##### EXCERPTED TEXT

= Steven G. Brint =

American Sociologist

Steven G. Brint (born 1951) is an American sociologist known for his historical and the comparative analyses of schooling; for his studies of professions, professionalism, and “the new class”; and for his contributions to sociological theory.  In recent years, he has been engaged in efforts to reform U.S. higher education.

He has held teaching and research positions at Boston College, New York University, Yale University, and is currently a Distinguished Professor of Sociology and Public Policy at the University of California, Riverside.

He is the author of over 100 peer-reviewed articles and books, with over 13,500 citations. His work has been published in many of the top journals in the American Journal of Sociology, Sociological Theory, and Sociology of Education.
Brint is married to historian Michele Renee Salzman.

##########

**STATED GOAL 1:** Collect every line of the rows below that contains the word "bass", matching case exactly.
**STATED GOAL 2:** Extend the biography of Steven G. Brint above, picking up right after its final sentence.

##### SUPPLIED MATERIAL

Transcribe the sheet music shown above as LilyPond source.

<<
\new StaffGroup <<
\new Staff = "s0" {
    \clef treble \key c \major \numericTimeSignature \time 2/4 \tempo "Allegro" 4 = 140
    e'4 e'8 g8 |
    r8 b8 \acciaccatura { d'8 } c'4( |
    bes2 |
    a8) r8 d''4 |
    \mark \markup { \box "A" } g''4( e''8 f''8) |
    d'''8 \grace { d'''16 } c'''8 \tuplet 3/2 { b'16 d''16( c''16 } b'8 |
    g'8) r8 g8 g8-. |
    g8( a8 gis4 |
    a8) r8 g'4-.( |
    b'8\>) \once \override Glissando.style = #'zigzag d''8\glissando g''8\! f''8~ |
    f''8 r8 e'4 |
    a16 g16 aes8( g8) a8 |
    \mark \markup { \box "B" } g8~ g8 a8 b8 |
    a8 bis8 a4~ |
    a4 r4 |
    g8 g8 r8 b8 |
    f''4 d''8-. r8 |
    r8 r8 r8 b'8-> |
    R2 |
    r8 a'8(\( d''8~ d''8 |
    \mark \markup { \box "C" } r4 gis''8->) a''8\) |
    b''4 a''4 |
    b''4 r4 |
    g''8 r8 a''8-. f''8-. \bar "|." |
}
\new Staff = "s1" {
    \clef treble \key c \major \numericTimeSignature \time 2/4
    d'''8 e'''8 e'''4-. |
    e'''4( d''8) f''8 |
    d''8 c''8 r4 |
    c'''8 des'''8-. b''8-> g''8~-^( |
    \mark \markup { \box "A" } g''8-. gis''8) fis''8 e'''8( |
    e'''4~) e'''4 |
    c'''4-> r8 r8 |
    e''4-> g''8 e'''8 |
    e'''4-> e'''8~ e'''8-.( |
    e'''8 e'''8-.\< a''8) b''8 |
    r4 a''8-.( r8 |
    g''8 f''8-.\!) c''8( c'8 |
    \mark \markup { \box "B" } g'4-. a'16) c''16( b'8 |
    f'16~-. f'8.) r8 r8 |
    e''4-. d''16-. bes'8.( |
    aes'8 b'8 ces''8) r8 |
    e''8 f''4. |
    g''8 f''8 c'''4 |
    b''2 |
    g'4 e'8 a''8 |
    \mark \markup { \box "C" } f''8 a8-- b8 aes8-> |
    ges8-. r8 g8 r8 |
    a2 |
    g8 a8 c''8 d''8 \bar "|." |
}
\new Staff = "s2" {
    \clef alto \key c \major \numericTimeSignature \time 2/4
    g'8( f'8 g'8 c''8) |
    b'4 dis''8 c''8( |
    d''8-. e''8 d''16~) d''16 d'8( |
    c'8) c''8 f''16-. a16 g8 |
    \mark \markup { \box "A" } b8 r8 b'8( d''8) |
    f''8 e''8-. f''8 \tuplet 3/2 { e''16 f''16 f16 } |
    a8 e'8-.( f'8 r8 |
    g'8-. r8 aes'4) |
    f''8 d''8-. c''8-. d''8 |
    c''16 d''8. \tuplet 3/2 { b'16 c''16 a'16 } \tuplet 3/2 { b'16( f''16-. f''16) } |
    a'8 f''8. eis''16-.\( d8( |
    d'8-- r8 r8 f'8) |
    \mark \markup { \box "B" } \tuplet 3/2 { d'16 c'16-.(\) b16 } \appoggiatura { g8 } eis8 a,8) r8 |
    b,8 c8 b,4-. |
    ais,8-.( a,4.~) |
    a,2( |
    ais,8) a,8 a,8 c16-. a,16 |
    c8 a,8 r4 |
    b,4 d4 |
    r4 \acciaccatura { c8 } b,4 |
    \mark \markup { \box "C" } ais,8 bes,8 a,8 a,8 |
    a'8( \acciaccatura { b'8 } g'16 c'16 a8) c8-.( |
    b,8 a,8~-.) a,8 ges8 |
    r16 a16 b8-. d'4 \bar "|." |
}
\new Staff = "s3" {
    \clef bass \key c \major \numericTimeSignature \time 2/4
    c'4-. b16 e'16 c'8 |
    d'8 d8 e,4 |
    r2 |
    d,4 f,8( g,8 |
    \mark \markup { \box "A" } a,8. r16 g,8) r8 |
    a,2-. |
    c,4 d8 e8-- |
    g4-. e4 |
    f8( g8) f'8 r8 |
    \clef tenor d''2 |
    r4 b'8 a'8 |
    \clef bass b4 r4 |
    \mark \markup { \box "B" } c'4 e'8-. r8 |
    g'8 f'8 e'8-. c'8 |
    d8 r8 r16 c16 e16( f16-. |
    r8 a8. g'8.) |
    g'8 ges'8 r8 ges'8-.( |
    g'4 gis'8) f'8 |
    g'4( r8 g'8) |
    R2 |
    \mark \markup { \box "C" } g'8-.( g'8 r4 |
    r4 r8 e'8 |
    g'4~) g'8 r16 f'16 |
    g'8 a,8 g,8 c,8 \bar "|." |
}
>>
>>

##########

**TASK ANSWER 1:**
    \clef bass \key c \major \numericTimeSignature \time 2/4
    \clef bass b4 r4 |

**TASK ANSWER 2:**
== Background and education ==
Brint was born in Albuquerque, New Mexico in a secular Jewish family. His father was an early computer systems analyst at Sandia Laboratories and his mother acted in the local theatre. Brint received his B.A. in sociology from the University of California at Berkeley in 1973 and his M.A. and Ph.D., both in sociology, from Harvard University. As an undergraduate, he worked at the Center for Studies in Higher Education, where he remains an associated faculty member today. While at Harvard, he wrote a dissertation on "new-class" theory under the supervision of Daniel Bell and James A. Davis.

== Awards and honors ==

- Elected Fellow, American Association for the Advancement of Science
- Elected Fellow, Sociological Research Association
- Willard Waller Award for Best Article in the Sociology of Education (for "Socialization Messages in Primary Schools: An Organizational Analysis")
- Emory Elliot Book Award
- Pierre Bourdieu Book Award (honorable mention), American Sociological Association
- Forbes Top 10 Book in Higher Education
- 1991 Outstanding Book Award. American Educational Research Association
- 1991 Senior Scholar Outstanding Book Award. Council of Universities and Colleges
- Advisory Board, Foundation for Individual Rights and Expression (FIRE)
- Member, Academic Freedom Alliance

== Books ==

- The Diverted Dream: Community Colleges and the Promise of Educational Opportunity in America. with Jerome Karabel New York: Oxford University Press, 1989.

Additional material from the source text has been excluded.